Merci, oui mais non…

Dans le cadre de mon activité à la SNCF, je vois des agents afin de déterminer si ils sont aptes d’un point de vue cardio-vasculaire à exercer certains emplois dits « de sécurité ».

Ce ne sont pas des patients, ou rarement, mais des agents apparemment en bonne santé. A moi de déterminer si ils ont une pathologie cardio-vasculaire rentrant dans le cadre strict de la loi les rendant inaptes.
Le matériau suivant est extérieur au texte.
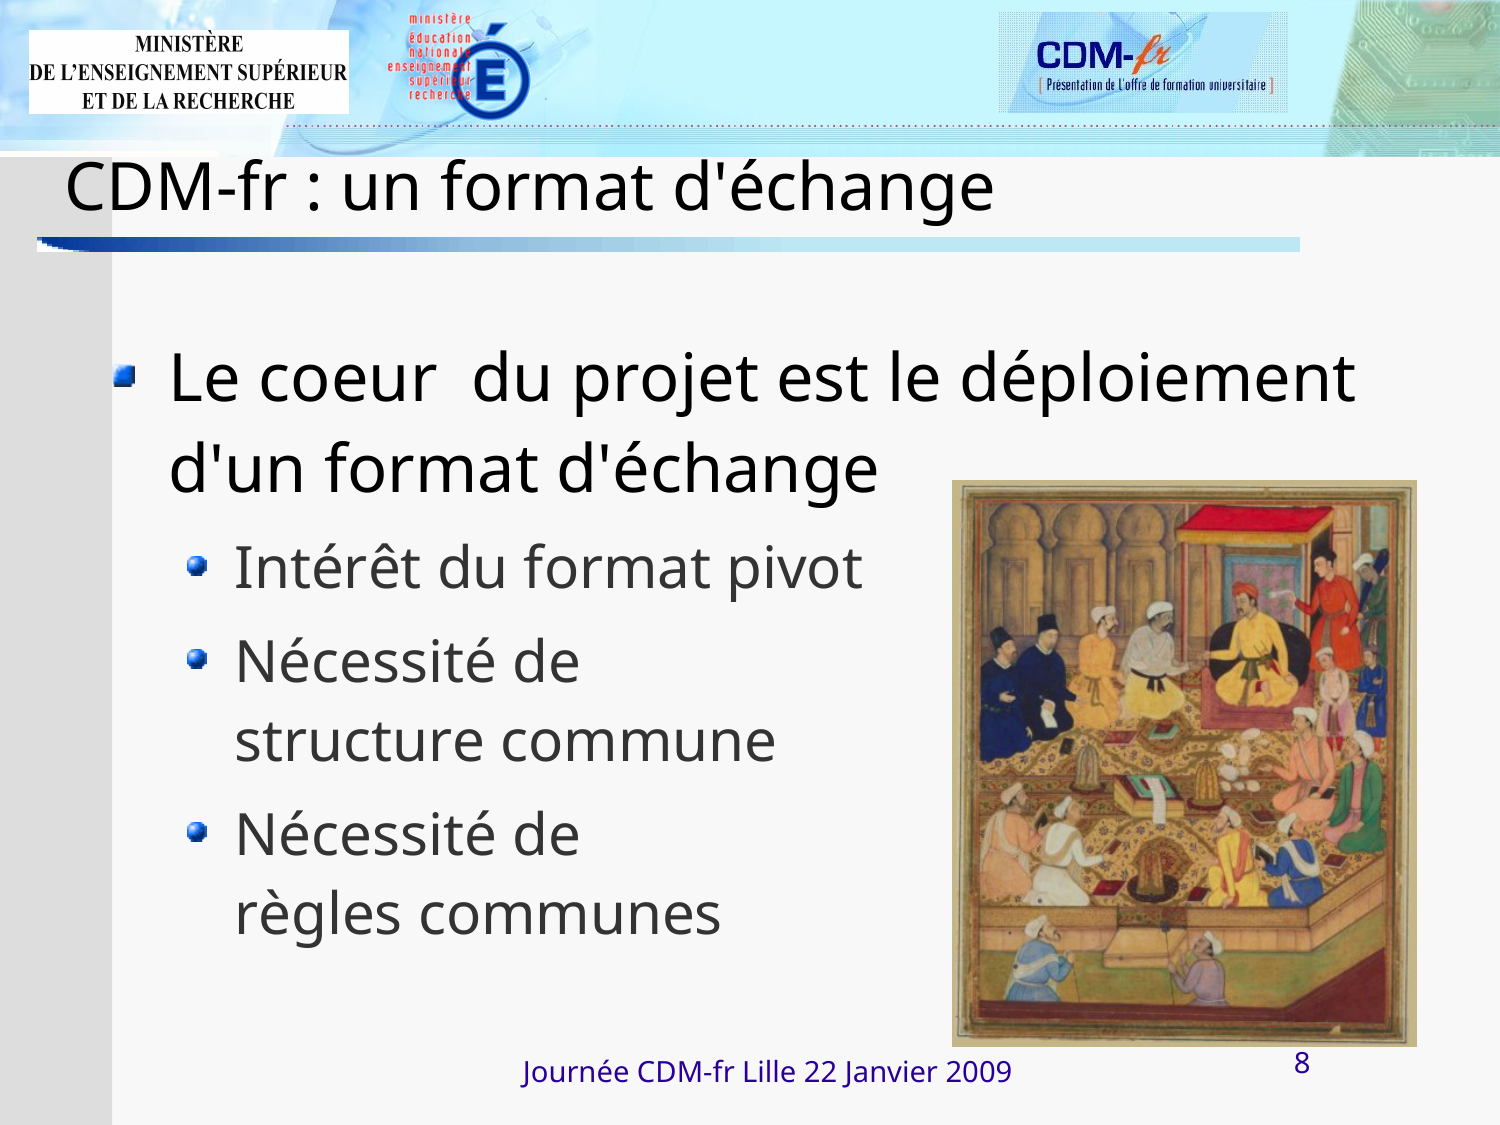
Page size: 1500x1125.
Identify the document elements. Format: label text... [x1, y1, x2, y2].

picture [952, 480, 1417, 1047]
picture [37, 237, 1300, 252]
title CDM-fr : un format d'échange [50, 137, 1463, 238]
list Le coeur du projet est le déploiement d'un format d'échange Intérêt du format pivot Nécessité de structure commune Nécessité de règles communes [112, 329, 1388, 989]
picture [0, 0, 1500, 157]
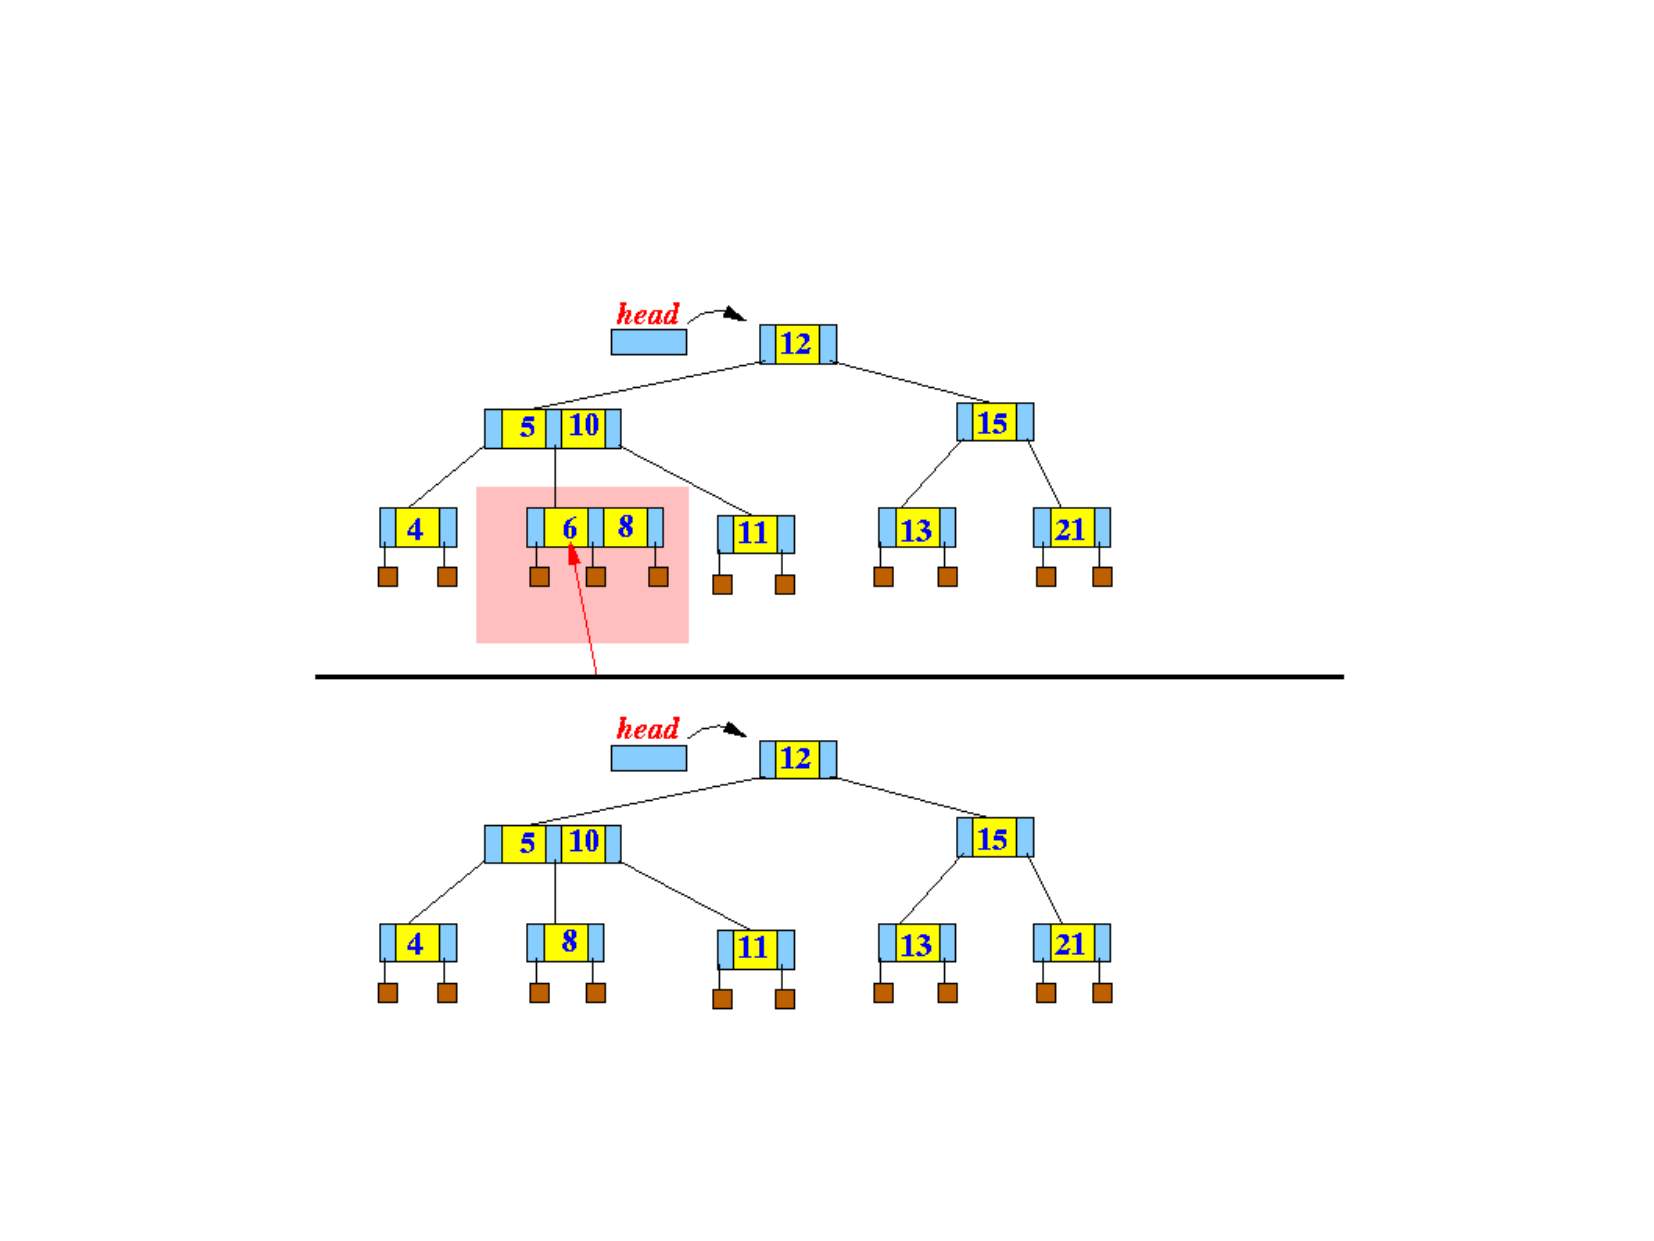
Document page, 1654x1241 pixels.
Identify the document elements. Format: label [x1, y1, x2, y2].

Je suis donc plus dans un rôle d’expert/juge que de soignant.
L’exercice est intéressant car totalement différent d’une activité de soins.

Petit aparté, dans un monde de la santé qui globalement s’effondre sur lui même, le système de la SNCF me paraît miraculeusement préservé. Voyagez en paix, les agents sont remarquablement bien suivis et dépistés.

Bref, quand j’ai un doute sur une pathologie, j’ai l’examen paraclinique assez facile, étant donné l’enjeu pour l’agent.

Je vois donc un conducteur de 50-55 ans, ancien fumeur, asymptomatique, avec un bloc de branche droite et une extra-systole ventriculaire sur l’ECG. Je demande un bilan de cardiopathie ischémique avec un holter ECG. Il revient me voir en me remerciant, car si l’épreuve d’effort et l’échographie cardiaque sont normales, le holter a mis en évidence un bref passage en flutter atrial 2/1…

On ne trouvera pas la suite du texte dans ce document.